Tuesday, August 19, 2014

Art and the Suitable Container

This is by way of a nice story. A fellow artist got in touch to tell me she had made a painting from one of my blog entries. It's this one here and I was delighted. Her name is Stefania Vignotto who lives in Thailand and her paintings are at Fine Art America. But the story isn't finished. Stefania wanted to send me a quality print, but there was difficulty that day in getting the right container. Stefania cycled all around and found a tiny post office where a helpful woman said she would make a bespoke package. So the woman made a double envelope then tied the package up with the string her mother uses for home made sweets that she sells in her shop. Duly mailed out, the painting reached me a week later, safe and sound. After I unwrapped it, Otis the cat descended on the string and adopted it as a toy. It was a joyful sequence. Since the painting will now hang in a place of importance, I will recall the story when I pass it. Stefania saw something in my photograph and added her interpretation to create something wonderful. But I liked the story of container and wrapping so much that they became, for me, part of the object. In Jungian psychology, the container provides a protective covering. The persona, for example, is a necessary container that protects the inner self - but problems arise when we confuse the two. Patina as container is something different. Over time, covering and the covered are organically fused. In my case, the container is patina and provenance.
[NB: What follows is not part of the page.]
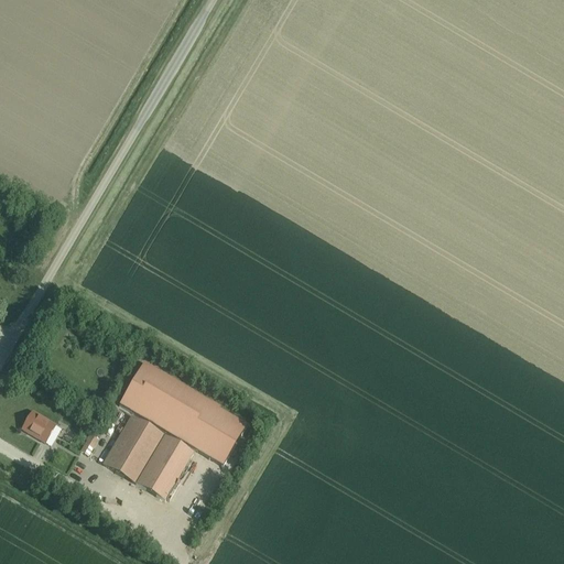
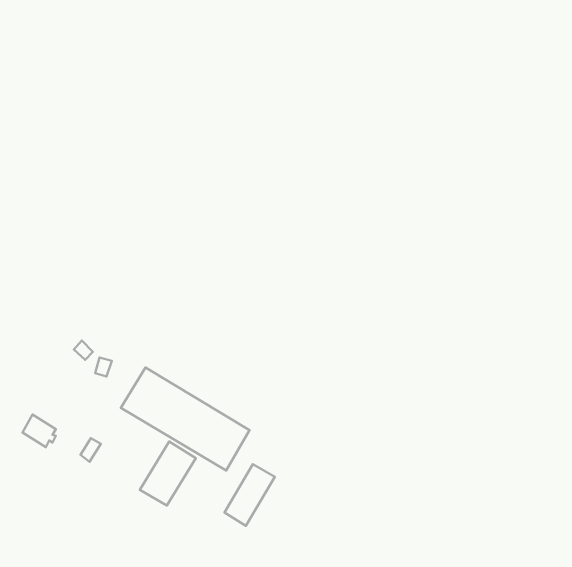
building: [102,413,166,481] -> none
building: none -> [225,464,275,526]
Even if I consider the painting alone, I doubt I'll be able to separate my thoughts of painting, container and journey.

Tuesday, July 29, 2014

Representation in the Lived Space of the City

There are so many things happening in this shot, but I hardly recall I took it. Maybe I composed it, but I don't think so. Street poles arranged themselves and no less than three arrows aligned. Some objects seem to echo each other. And of course we shouldn't neglect the football boy in the mural. What's he pointing at? I know this was before midday, but what is that crowd outside the church? It may have been a funeral, despite the informal dress. I am critical and I'm not content to see a space without looking for a representation of space. This is more than a collection of angles and buildings and street furniture and it's so much more than things in a frame. On one level it's a lived space, but it's more than one single space. We need to recognise the political space of the city otherwise we live an illusion. I mentioned time but is there time in this photograph? We can stare and stare but we won't see time. We see movement, we see shape and we even recognise change but we can never see time. Henri Lefebvre notes that the tree leaves rings as a mark of time and this time is physically inscribed in natural space. If we look we can easily see the time of the tree, but the city hides time. Moreover, time is concealed within the frame of the photograph, which is a fragment of space. I do know the actual time of day of the photo of course - it's 10:16 am. The shutter speed - the fragment of time - is 1/250th of  a second. That occupies a technological space completely hidden from the people within this photograph.